Return the stretch from the start of the records through the line containing "Reading left to", that line included, reproducing each line exactly. Leave the pictures out of your answer.

Provided material below:

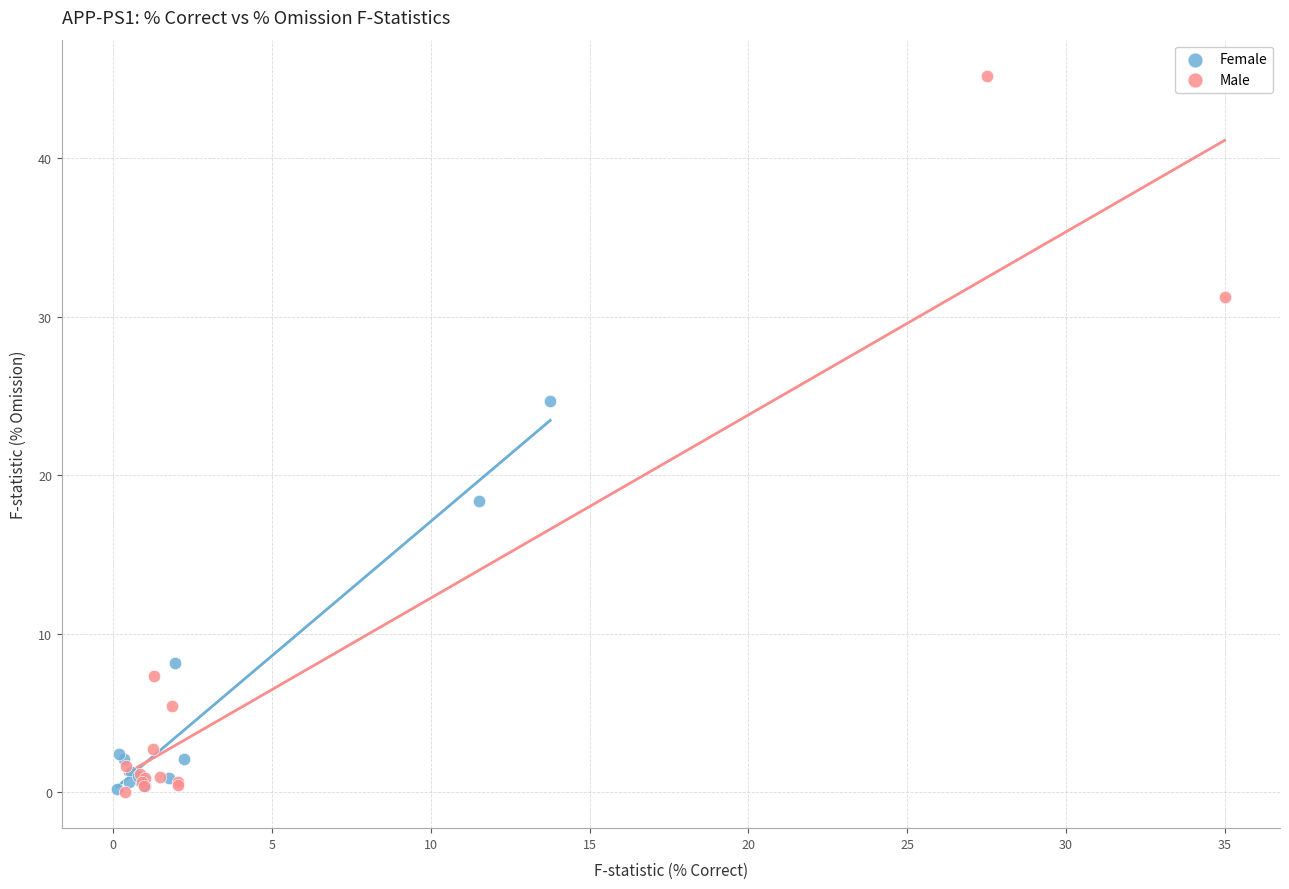

Which series has the widest spread of Y values?

Male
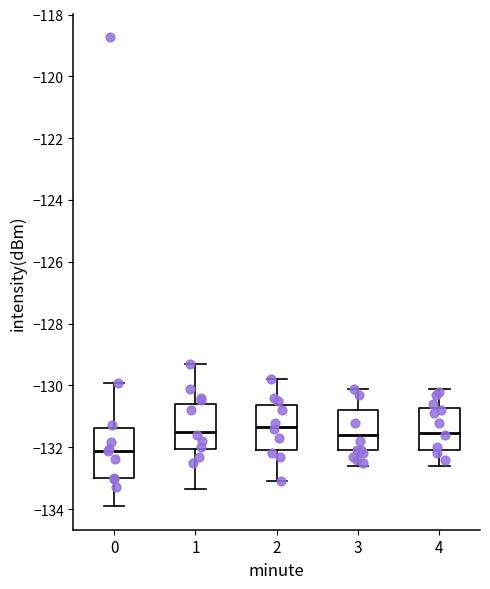

Reading left to right, transcribe this box plot: for each box, give where its median line is, the range the box spans, and where its two whiskers end, as read against the y-axis. The values are not printed on the chart, so give them approximately, as read against the axis.

0: median -132.2, box -133.0 to -131.4, whiskers -134.0 to -130.0
1: median -131.4, box -132.0 to -130.6, whiskers -133.4 to -129.4
2: median -131.4, box -132.0 to -130.6, whiskers -133.0 to -129.8
3: median -131.6, box -132.0 to -130.8, whiskers -132.6 to -130.0
4: median -131.6, box -132.0 to -130.8, whiskers -132.6 to -130.0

End of Provided material.

* [Finished exercise]:
Which series has the widest spread of Y values?

Male

Reading left to right, transcribe this box plot: for each box, give where its median line is, the range the box spans, and where its two whiskers end, as read against the y-axis. The values are not printed on the chart, so give them approximately, as read against the axis.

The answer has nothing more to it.